Stated problem: Swap "country" for "nation" in the part that opens with the line containing "scientific name: Pleuranthodendron lindenii" and closes with the line containing "state / province: Yunnan". Return only those lines, with everything else left unchanged.

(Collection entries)
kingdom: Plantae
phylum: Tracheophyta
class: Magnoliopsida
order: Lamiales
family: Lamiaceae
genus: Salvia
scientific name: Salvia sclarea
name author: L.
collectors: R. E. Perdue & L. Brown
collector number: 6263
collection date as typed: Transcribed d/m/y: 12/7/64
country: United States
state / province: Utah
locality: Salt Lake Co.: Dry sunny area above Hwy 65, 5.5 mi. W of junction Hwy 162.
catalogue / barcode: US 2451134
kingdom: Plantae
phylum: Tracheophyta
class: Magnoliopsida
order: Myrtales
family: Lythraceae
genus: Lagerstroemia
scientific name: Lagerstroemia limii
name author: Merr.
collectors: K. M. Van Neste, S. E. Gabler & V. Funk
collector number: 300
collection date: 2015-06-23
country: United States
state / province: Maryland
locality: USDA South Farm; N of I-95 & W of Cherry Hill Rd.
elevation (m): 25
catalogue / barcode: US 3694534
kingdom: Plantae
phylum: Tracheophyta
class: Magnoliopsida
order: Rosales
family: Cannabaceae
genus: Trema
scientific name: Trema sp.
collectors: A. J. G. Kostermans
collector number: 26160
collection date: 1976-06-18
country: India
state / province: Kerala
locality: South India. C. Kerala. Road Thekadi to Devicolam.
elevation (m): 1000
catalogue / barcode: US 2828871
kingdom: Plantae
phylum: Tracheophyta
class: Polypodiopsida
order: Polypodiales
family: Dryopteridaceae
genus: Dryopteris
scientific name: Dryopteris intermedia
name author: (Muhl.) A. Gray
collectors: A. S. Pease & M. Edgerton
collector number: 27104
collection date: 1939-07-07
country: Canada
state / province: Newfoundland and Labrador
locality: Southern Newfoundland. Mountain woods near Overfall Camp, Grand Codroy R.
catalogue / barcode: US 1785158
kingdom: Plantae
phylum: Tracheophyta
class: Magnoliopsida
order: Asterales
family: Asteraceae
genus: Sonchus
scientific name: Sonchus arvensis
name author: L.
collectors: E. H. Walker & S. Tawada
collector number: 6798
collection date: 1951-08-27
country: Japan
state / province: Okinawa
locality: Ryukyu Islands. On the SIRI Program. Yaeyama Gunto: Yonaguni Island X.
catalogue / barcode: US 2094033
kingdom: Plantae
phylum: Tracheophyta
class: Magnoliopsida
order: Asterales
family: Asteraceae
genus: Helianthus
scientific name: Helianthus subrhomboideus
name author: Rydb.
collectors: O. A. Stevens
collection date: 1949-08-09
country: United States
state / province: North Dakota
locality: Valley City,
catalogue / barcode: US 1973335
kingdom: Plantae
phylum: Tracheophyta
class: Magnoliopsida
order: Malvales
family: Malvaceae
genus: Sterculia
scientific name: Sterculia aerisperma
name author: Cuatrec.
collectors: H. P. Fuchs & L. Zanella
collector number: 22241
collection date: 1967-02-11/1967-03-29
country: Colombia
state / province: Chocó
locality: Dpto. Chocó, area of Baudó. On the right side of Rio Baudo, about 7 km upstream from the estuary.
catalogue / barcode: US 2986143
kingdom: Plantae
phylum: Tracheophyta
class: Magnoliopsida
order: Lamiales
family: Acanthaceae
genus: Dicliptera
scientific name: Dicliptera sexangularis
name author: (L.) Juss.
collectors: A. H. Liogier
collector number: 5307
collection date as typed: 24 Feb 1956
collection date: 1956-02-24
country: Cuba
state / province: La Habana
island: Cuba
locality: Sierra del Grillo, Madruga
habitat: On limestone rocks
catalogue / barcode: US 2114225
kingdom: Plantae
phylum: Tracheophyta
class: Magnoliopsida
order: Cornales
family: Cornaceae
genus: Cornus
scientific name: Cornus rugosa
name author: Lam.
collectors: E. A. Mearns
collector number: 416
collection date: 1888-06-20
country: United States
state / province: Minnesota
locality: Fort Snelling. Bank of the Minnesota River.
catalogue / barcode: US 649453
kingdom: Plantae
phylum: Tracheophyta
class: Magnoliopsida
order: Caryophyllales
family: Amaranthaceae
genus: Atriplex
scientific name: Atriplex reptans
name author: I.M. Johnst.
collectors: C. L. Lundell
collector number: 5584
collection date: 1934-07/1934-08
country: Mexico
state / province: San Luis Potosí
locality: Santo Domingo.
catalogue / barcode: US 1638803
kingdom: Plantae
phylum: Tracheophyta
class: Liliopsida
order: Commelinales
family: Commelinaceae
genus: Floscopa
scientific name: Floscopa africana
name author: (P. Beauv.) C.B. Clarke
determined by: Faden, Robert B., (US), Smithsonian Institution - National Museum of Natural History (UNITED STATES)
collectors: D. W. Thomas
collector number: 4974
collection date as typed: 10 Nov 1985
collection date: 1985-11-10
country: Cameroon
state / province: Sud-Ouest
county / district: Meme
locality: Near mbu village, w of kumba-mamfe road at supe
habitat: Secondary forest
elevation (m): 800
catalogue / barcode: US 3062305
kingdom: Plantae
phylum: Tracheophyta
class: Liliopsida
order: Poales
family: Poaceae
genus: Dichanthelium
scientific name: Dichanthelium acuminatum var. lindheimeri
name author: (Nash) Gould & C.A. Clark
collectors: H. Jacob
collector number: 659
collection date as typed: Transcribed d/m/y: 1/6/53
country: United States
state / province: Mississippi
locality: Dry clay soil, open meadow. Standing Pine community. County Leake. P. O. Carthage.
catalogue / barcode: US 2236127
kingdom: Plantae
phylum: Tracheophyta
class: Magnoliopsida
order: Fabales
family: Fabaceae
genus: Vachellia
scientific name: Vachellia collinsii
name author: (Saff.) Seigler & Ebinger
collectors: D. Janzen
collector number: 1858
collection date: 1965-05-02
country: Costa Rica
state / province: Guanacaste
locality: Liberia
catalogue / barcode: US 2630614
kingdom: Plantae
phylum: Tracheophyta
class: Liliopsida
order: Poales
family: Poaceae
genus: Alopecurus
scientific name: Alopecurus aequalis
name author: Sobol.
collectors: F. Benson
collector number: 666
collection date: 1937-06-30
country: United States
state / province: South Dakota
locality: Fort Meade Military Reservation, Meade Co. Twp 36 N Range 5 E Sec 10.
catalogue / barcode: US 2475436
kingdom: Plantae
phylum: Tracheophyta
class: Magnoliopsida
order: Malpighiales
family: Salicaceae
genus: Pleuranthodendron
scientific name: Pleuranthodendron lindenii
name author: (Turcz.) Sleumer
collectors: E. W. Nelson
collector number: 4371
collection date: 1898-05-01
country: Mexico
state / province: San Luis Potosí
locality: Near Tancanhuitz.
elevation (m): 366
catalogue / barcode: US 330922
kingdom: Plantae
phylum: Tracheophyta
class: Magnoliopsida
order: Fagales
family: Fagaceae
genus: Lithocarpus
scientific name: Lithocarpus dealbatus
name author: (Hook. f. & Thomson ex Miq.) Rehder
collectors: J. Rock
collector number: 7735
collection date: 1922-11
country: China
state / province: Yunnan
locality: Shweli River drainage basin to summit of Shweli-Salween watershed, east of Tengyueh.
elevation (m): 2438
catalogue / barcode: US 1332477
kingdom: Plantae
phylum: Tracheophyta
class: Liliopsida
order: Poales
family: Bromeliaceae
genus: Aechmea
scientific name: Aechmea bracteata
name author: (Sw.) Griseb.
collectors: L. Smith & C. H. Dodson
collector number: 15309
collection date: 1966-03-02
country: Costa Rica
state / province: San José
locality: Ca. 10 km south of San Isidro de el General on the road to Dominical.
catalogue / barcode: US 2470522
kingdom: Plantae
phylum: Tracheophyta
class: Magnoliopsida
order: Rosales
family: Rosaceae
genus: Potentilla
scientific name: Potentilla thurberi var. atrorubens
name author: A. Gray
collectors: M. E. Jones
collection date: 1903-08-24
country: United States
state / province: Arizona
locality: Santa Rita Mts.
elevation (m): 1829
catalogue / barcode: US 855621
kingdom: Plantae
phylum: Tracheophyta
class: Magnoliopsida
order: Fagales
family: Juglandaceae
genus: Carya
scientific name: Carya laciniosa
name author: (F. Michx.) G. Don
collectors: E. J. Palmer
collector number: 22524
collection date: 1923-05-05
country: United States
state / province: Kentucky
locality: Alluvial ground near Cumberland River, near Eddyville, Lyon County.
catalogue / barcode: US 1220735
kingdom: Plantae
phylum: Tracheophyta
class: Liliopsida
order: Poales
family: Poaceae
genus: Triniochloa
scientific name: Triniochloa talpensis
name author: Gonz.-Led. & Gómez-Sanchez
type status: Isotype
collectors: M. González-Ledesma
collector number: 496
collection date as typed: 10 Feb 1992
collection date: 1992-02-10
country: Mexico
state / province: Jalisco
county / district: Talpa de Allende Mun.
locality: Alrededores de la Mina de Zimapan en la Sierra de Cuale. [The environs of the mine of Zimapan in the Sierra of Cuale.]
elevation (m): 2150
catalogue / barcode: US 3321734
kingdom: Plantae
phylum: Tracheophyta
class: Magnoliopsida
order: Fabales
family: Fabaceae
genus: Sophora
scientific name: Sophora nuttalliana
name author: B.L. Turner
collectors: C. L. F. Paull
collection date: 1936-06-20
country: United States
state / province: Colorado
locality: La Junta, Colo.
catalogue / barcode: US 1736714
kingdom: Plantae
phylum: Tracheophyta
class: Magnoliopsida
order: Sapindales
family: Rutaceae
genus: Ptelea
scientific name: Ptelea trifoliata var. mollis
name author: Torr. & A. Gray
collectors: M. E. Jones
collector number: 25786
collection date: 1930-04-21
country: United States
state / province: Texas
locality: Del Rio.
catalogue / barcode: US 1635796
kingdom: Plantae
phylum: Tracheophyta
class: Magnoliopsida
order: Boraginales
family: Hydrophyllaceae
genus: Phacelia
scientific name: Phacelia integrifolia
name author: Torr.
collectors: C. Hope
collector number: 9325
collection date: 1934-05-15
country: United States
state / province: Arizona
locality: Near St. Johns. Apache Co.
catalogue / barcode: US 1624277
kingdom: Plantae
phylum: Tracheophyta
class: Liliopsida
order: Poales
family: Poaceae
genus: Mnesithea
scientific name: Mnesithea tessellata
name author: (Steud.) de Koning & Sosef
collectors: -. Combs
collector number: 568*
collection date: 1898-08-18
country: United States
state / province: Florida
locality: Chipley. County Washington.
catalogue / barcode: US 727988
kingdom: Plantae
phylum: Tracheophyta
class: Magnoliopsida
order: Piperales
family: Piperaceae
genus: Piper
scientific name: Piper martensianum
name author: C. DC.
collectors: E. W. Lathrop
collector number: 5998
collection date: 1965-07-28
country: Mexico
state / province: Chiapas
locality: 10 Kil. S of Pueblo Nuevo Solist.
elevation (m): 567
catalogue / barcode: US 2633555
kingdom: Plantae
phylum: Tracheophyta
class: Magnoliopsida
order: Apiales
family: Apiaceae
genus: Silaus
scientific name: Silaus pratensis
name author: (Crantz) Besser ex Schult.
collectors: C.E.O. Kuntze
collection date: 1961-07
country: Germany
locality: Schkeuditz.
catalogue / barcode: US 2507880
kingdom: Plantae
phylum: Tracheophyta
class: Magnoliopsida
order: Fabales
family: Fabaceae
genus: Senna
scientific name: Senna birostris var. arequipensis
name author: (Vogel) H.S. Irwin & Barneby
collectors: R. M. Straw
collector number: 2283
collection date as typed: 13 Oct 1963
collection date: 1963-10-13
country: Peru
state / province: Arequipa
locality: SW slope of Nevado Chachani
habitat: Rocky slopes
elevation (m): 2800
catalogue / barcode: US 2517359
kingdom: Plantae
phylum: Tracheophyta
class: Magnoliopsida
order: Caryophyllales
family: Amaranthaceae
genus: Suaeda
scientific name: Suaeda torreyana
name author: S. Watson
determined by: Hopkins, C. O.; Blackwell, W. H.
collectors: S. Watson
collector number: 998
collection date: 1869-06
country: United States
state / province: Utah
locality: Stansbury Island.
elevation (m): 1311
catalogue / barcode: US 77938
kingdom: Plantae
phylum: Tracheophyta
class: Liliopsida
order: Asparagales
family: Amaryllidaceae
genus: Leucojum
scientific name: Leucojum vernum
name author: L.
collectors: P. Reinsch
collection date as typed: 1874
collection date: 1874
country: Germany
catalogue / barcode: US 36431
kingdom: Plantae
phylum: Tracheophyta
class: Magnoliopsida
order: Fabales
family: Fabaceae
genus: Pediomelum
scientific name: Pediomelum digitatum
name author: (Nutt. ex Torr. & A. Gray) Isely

Solution for this task:
scientific name: Pleuranthodendron lindenii
name author: (Turcz.) Sleumer
collectors: E. W. Nelson
collector number: 4371
collection date: 1898-05-01
nation: Mexico
state / province: San Luis Potosí
locality: Near Tancanhuitz.
elevation (m): 366
catalogue / barcode: US 330922
kingdom: Plantae
phylum: Tracheophyta
class: Magnoliopsida
order: Fagales
family: Fagaceae
genus: Lithocarpus
scientific name: Lithocarpus dealbatus
name author: (Hook. f. & Thomson ex Miq.) Rehder
collectors: J. Rock
collector number: 7735
collection date: 1922-11
nation: China
state / province: Yunnan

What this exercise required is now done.